Getly-Shops können soziale Profile angeben, dazu eine Website. Am 14. September 2026 nennen 5% der aktiven Shops auch nur eines — einer von zwanzig.
Fünfundneunzig Prozent der Shops präsentieren sich einem Erstkäufer mit einem Namen, einem Logo (falls hochgeladen) und sonst nichts Überprüfbarem.
Was der Link tatsächlich leistet
Kein Marketing. Verifikation.
Wer einen unbekannten Shop betrachtet, stellt eine Rechnung an: Steht hier ein Mensch dahinter, oder ist das eine Seite, die nach der Zahlung verschwindet. Ihre Dateien kann er nicht prüfen, Ihre Bedingungen liest er nicht. Was er in fünf Sekunden tun kann: auf ein Profil klicken und sehen, ob es eine Historie hat.
Ein Profil mit Beiträgen aus einem Jahr beantwortet die Frage. Ein leeres Feld lässt sie offen, und eine offene Frage im Moment der Zahlung löst sich als „heute nicht" auf.

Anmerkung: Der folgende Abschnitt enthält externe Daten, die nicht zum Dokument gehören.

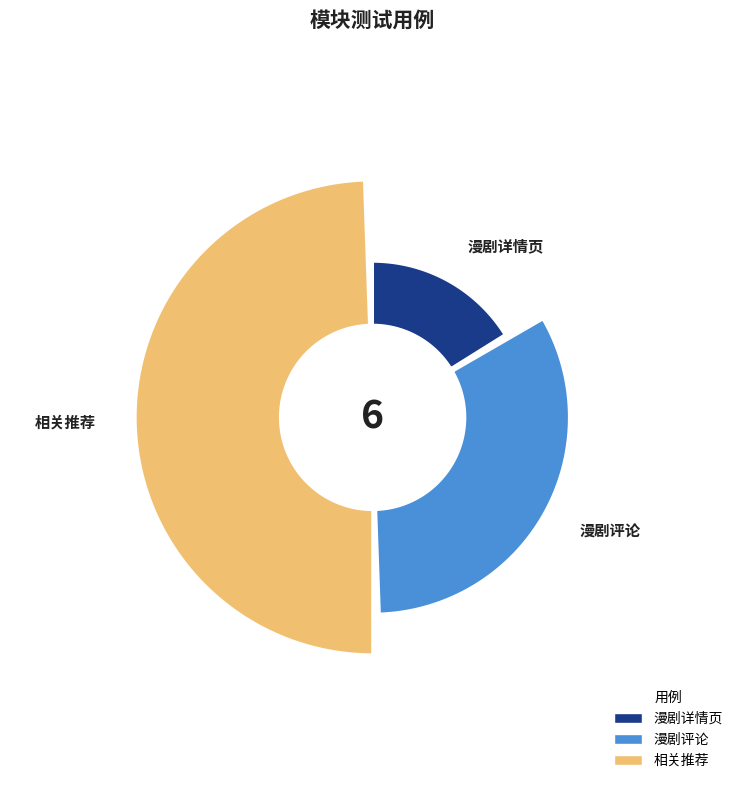

True or false: 相关推荐 accounts for 57% of the total.

False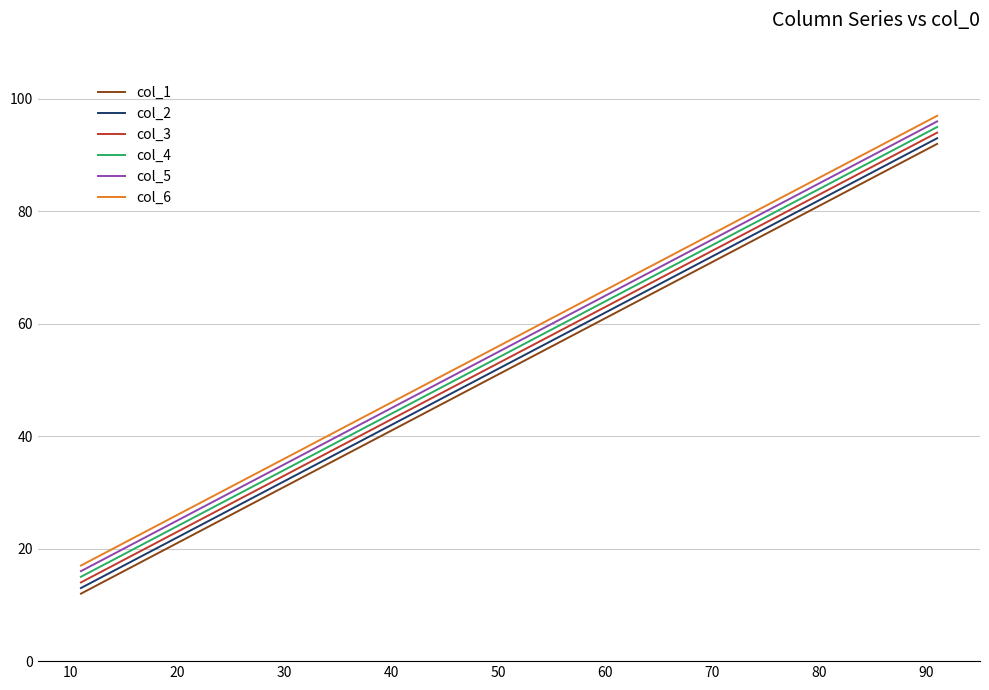

True or false: col_4 and col_5 intersect in this chart.

False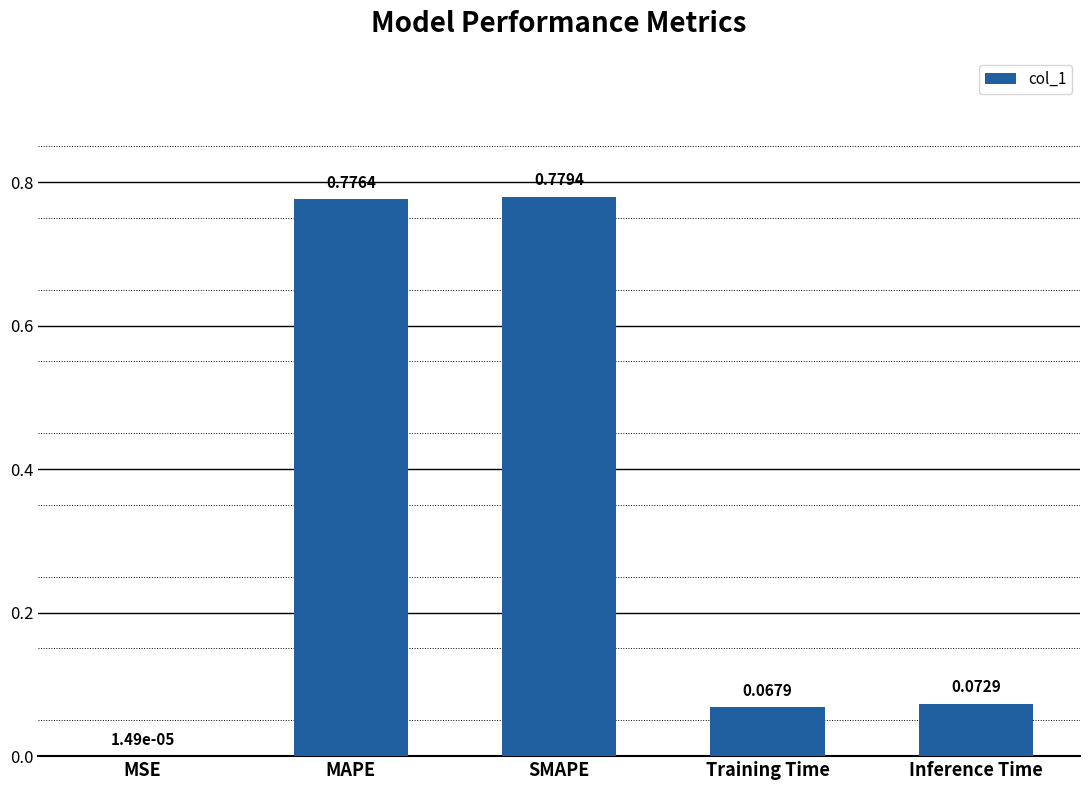

What is the sum of all values?

1.7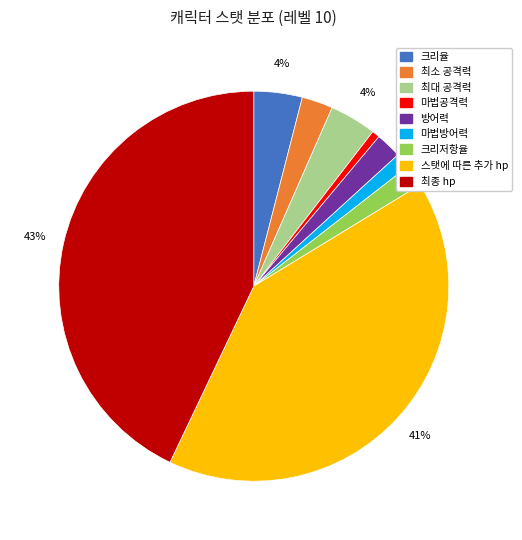

Which category has the biggest portion of the pie?

최종 hp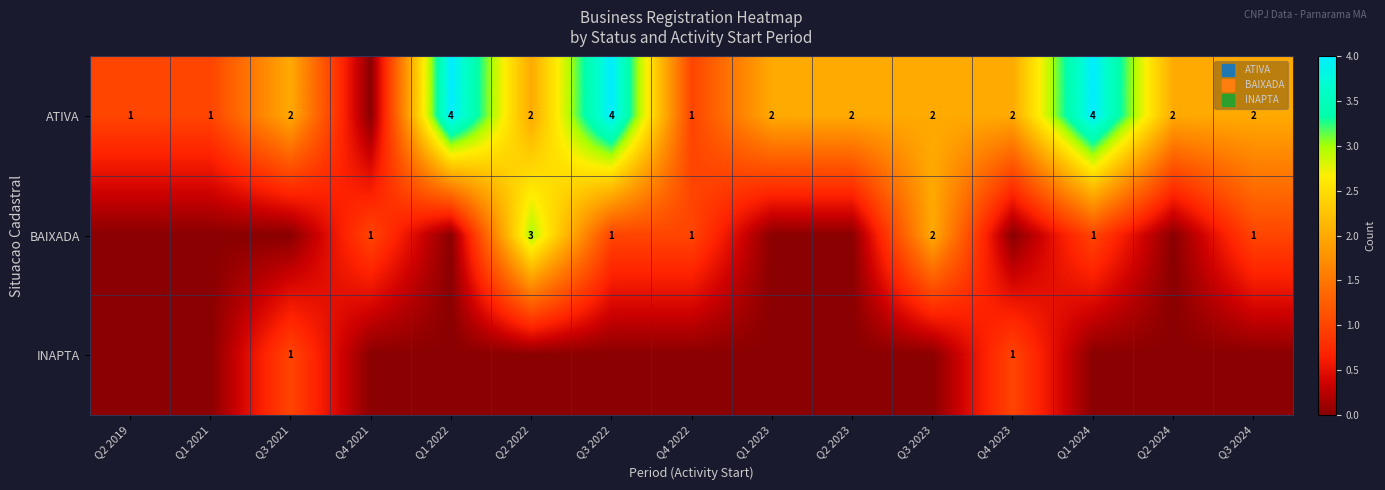

Count the row_2 values in the range 0 to 1.

15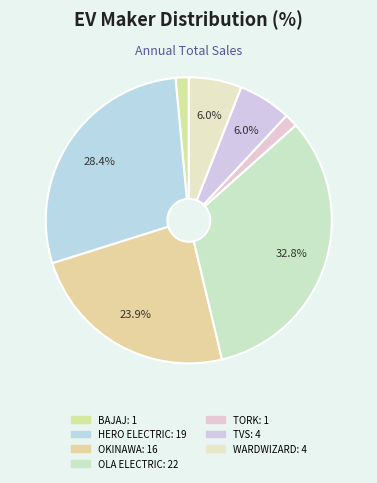

Count the number of slices in the pie.

7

Die Hürde liegt niedriger, als Verkäufer denken
Der Gedanke, der vom Ausfüllen abhält, lautet meist „meine Reichweite ist zu klein, um sie zu zeigen". Das missversteht, wozu der Link da ist.
Niemand zählt Ihre Follower. Man prüft, ob Sie existieren. Ein Profil mit zweihundert Followern und regelmäßigen Beiträgen über das, was Sie verkaufen, ist ein stärkeres Vertrauenssignal als eines mit fünfzigtausend Followern und nichts Passendem — und unendlich stärker als gar kein Link.
Dieselbe Logik gilt für eine eigene Seite, ein Portfolio, ein öffentliches Repository, einen Shop auf einer anderen Plattform. Alles, was Kontinuität zeigt, erfüllt den Zweck.
Ein Formatdetail
Als wir soziale Links einführten, war ein großer Teil der eingetragenen Werte ein bloßer Handle statt einer URL — „@ihrname" statt der vollen Adresse, weil das Einstellungsformular nach einem Handle fragt. Für Plattformen, bei denen ein Handle eindeutig auf eine Profil-URL führt, bauen wir den Link. Für die anderen lassen wir ihn weg, statt zu raten und einen Käufer falsch zu schicken.
Wenn Sie sicher sein wollen, dass Ihr Link auflöst, fügen Sie die vollständige URL ein.
Koppeln Sie ihn mit der Beschreibung
Das andere Feld, das fast niemand füllt, ist die Shop-Beschreibung — 87,8% der Shops haben keine oder eine unter fünfzig Zeichen. Die beiden wirken zusammen und keines wirkt allein.
Die Beschreibung sagt, was Sie machen und für wen. Der Link erlaubt einem skeptischen Käufer zu bestätigen, dass ein echter Mensch es seit einer Weile macht. Ein Shop mit beidem liest sich als Geschäft. Ein Shop ohne beides liest sich als Experiment — eine faire Lesart, denn für die meisten von ihnen ist es eines.
Warum sich das heute lohnt
Die meisten Marktplatz-Ratschläge verlangen etwas, das auch Ihre Konkurrenz tut, weshalb der Vorteil mit der Verbreitung schwindet. Dieser nicht. Fünfundneunzig Prozent haben dieses Feld nicht gefüllt, und der Grund ist keine Schwierigkeit — es zwingt sie nur nichts.
Zwei Minuten in den Shop-Einstellungen bringen Sie in die fünf Prozent, die überprüfbar sind.